The $100 million is a target that can and will be hit without concessions. RAH IBT is in Section 6 and FAPA is at the boiling point. The mere mention of concessions will be counter productive at this stage of the game.

The union question will be answered by the end of June. We are about to have a representation election.

The Airbus order is a no brainer.

What Bedford lacks in airline management skill he more than makes up for with his ability to leverage one side against another.

C Series is dead, which is why they are partnering with COMAC. No one will order the Cseries and no one will order the C919 so they are trying to build one plane together in a desperation move to stay viable.
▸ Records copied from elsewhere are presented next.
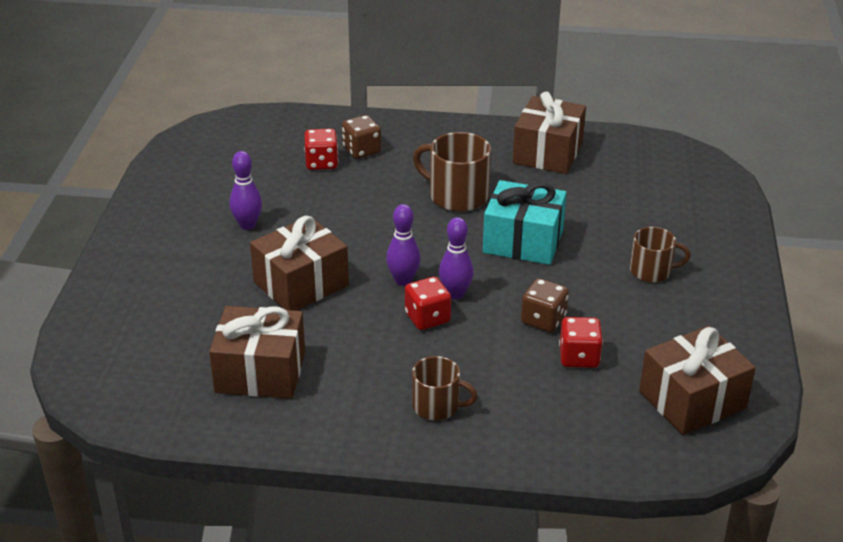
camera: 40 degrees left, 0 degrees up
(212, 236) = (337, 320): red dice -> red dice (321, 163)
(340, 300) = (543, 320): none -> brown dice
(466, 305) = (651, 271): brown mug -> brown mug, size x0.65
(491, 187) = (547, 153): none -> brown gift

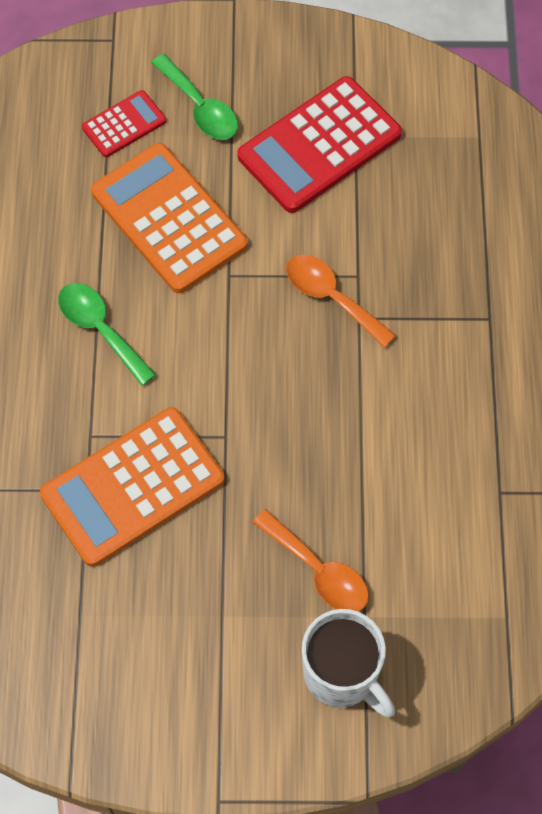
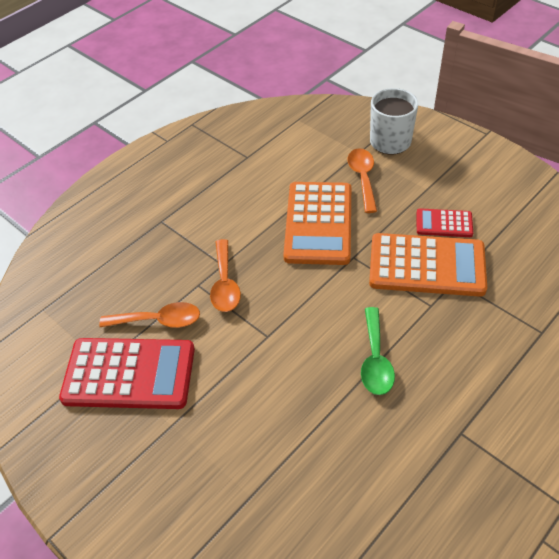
camera: 135 degrees left, 15 degrees down
(124, 124) = (232, 495): red calculator -> red calculator (444, 223)
(168, 219) = (269, 398): orange calculator -> orange calculator (318, 223)
(200, 108) = (169, 463): green spoon -> none
(352, 211) = (159, 320): none -> orange spoon

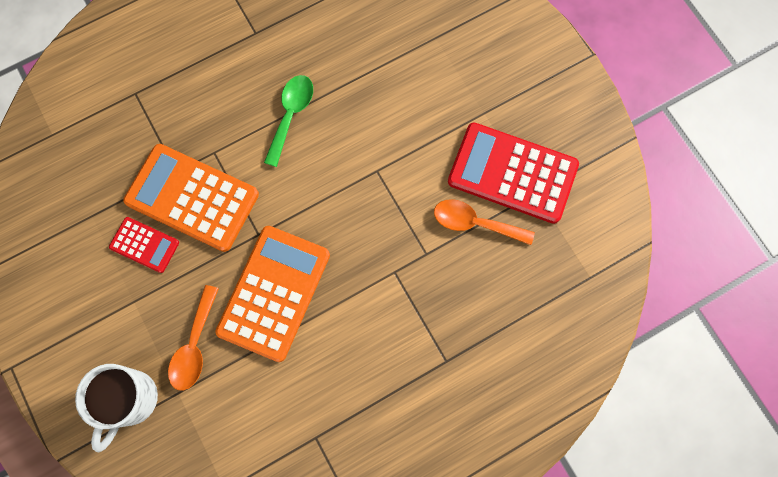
camera: 165 degrees left, 25 degrees up
(225, 284) = (399, 245): orange spoon -> none

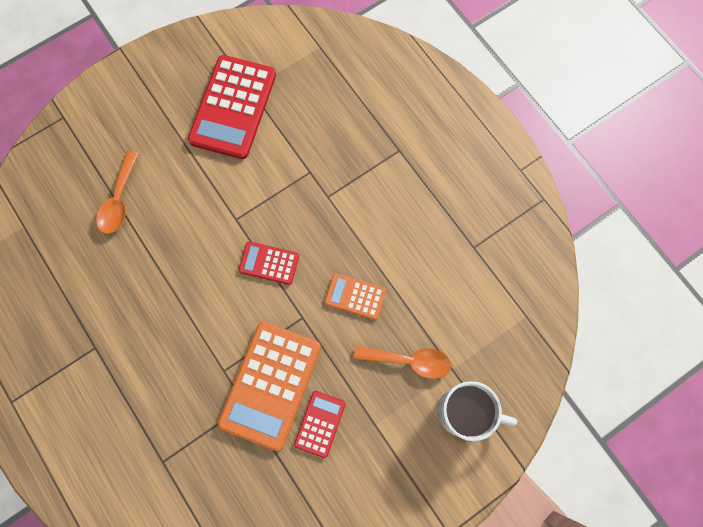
camera: 95 degrees left, 0 degrees up
(274, 293) = (355, 296): orange calculator -> orange calculator, size x0.51
(291, 115) = (183, 302): green spoon -> none
(322, 203) = (269, 263): none -> red calculator
(474, 223) = (279, 135): orange spoon -> orange spoon (119, 200)

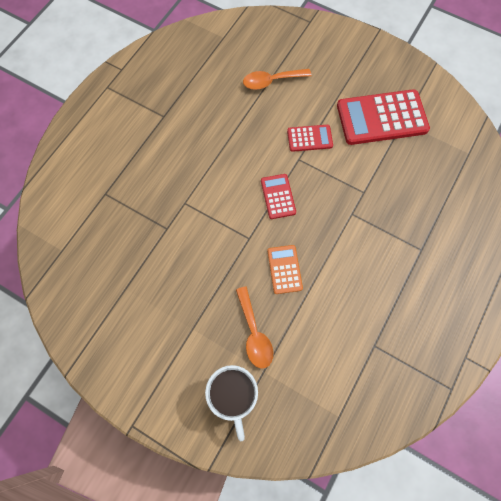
camera: 65 degrees right, 5 degrees down
(270, 385) = (189, 239): orange calculator -> none
(320, 423) = (176, 287): red calculator -> red calculator (309, 138)

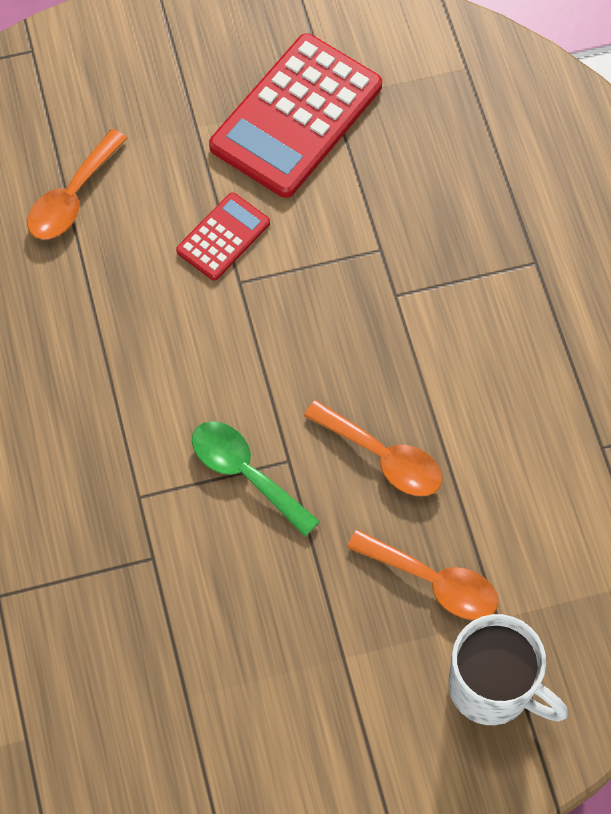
camera: 45 degrees left, 5 degrees down
(229, 228) = (245, 473): none -> green spoon
(278, 196) = (267, 363): red calculator -> none
(284, 269) = (383, 457): orange calculator -> orange spoon

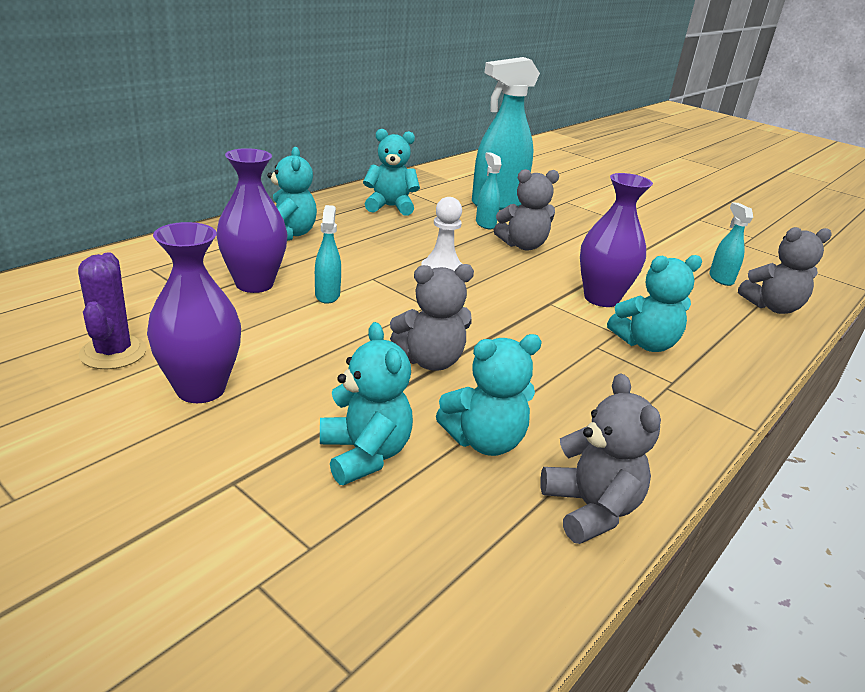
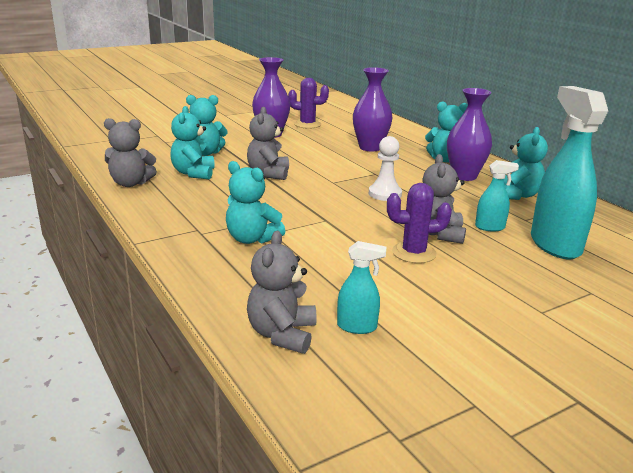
camera: 110 degrees right, 5 degrees down
(327, 295) = (353, 161): turquoise spray bottle -> none
(576, 257) = (414, 253): none -> purple cactus
(601, 298) = (327, 242): purple vase -> purple vase (464, 176)
(645, 343) = (252, 239): turquoise teddy bear -> turquoise teddy bear turned 60 degrees counterclockwise

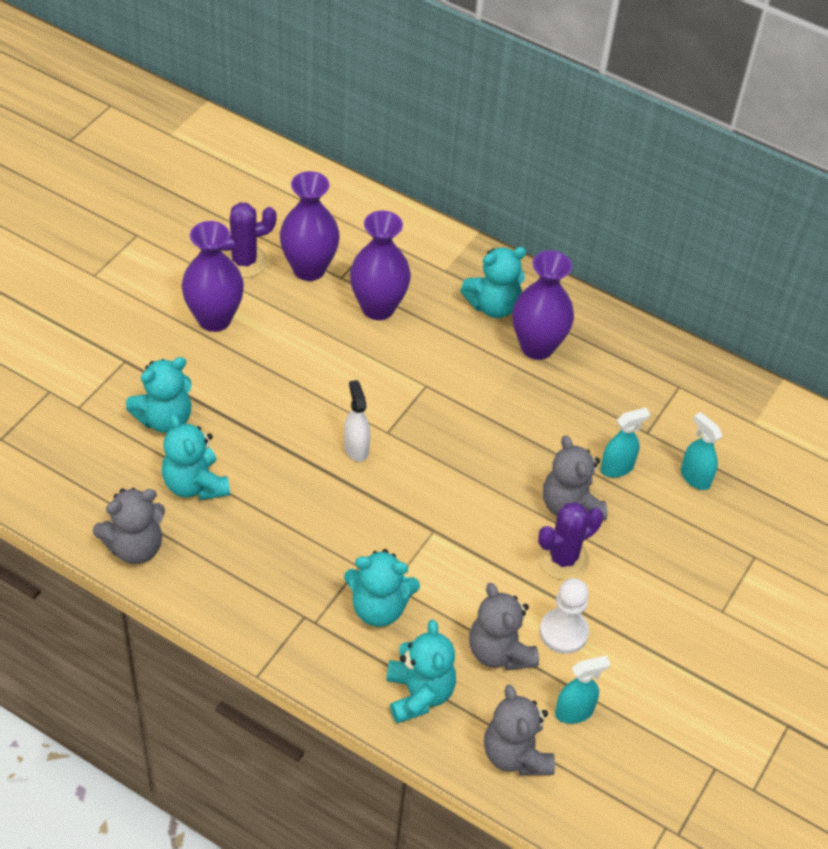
camera: 30 degrees left, 25 degrees up
(268, 173) = (293, 443): grey teddy bear -> grey teddy bear (499, 652)
(306, 183) = (356, 448): none -> white spray bottle
(341, 132) = (309, 269): none -> purple vase
(385, 194) = (466, 437): white pawn -> white pawn (563, 632)
(517, 195) = (617, 374): turquoise teddy bear -> turquoise teddy bear (419, 694)
(555, 245) = (695, 477): turquoise spray bottle -> turquoise spray bottle, size x0.47

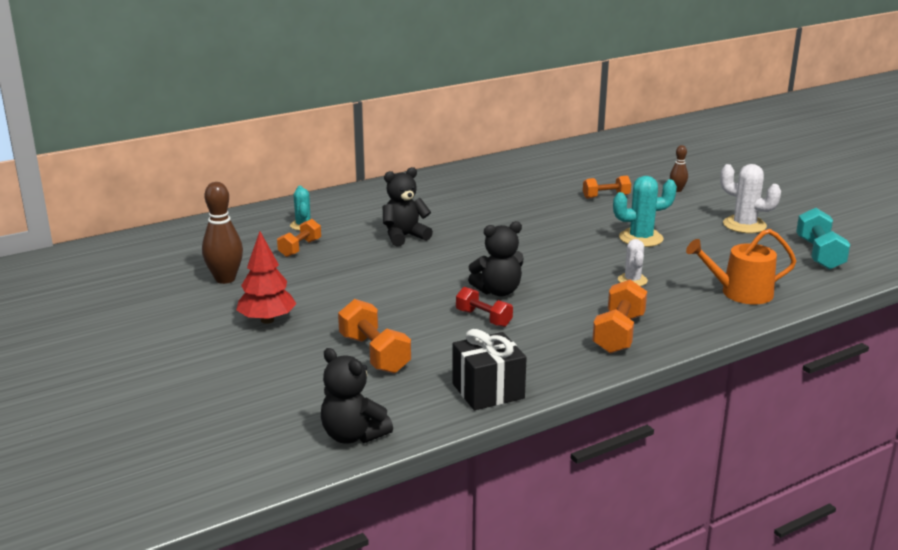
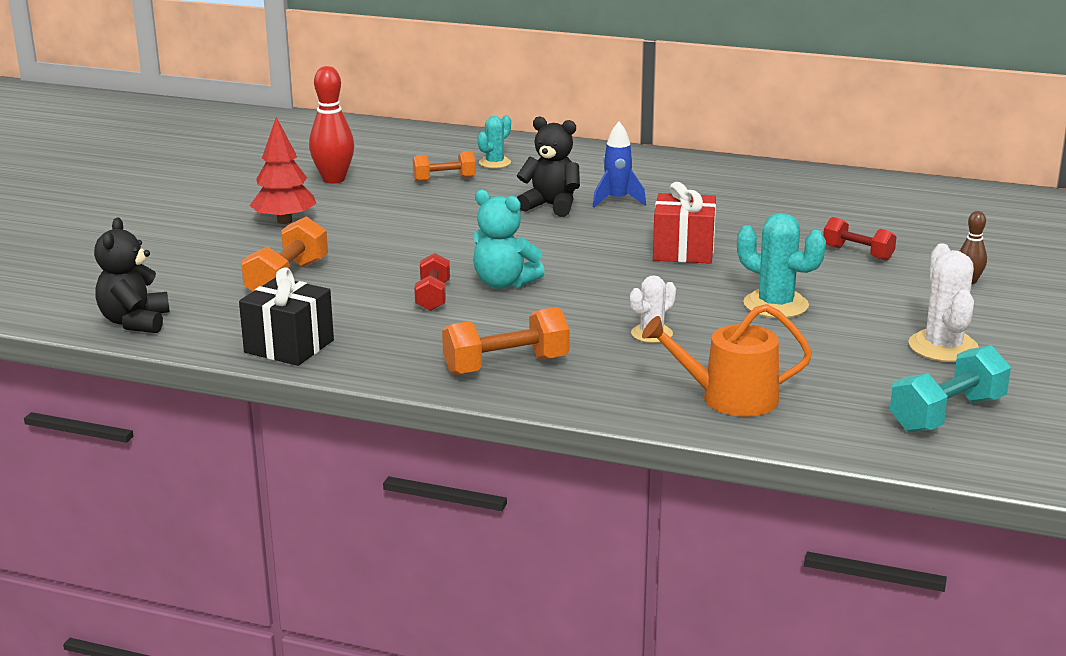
camera: 50 degrees right, 0 degrees up
(225, 279) = (333, 179): brown bowling pin -> red bowling pin
(430, 218) = (617, 200): none -> blue rocket
(498, 291) = (504, 283): black teddy bear -> turquoise teddy bear
(534, 231) = (683, 251): none -> red gift
(606, 197) = (857, 253): orange dumbbell -> red dumbbell
(740, 293) = (729, 398): orange watering can -> orange watering can turned 45 degrees counterclockwise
RAH will announce a Neo order, they just need to clean up a handful of things first.
 
The $100 million is a target that can and will be hit without concessions. RAH IBT is in Section 6 and FAPA is at the boiling point. The mere mention of concessions will be counter productive at this stage of the game.
According to yesterday's press release, 28% of RJET's operating costs were fuel and 21% were labor. The other big categories were landing fees and airport rents, aircraft and engine rent, maintenance, and insurance. Bedford says he need $25 million in cost cuts a quarter (and the numbers probably back him up). I can't imagine Bedford didn't already have the non-labor cost as low as he could get them. That only leaves one area where Bedford can try to get some savings.

I wish you guys luck. I used to fly at Shuttle America (back when they had Saabs). I know guys at both Republic and Frontier. You guys need to be unified and come up with a solution. At $3.50/gallon, time is not on Bedford's side. One of 3 things needs to happen relatively quickly before Bedford burns too much cash: 1) Oil price and crack spread drops significantly. 2) Raise ticket prices significantly (not likely as there already has been 6 ticket price hikes this year and good luck getting Southwest to go along in your markets) or 3) Bedford finds $25 million quarter in savings.